#### RECORDS SUPPLIED

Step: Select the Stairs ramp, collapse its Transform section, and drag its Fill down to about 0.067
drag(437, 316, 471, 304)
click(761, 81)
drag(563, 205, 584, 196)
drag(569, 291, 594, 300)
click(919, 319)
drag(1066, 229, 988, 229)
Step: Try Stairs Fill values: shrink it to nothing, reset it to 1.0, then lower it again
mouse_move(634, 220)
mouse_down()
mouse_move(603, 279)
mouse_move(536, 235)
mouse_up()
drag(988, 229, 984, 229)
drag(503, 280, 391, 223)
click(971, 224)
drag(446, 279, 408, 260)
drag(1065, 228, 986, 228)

#### TASK ITEM
Repeat exactly the lines from the line containing "mouse_move(536, 235)" through the end of the listing above; both boundary lines are part of the output.

#### COMPLETED TASK
mouse_move(536, 235)
mouse_up()
drag(988, 229, 984, 229)
drag(503, 280, 391, 223)
click(971, 224)
drag(446, 279, 408, 260)
drag(1065, 228, 986, 228)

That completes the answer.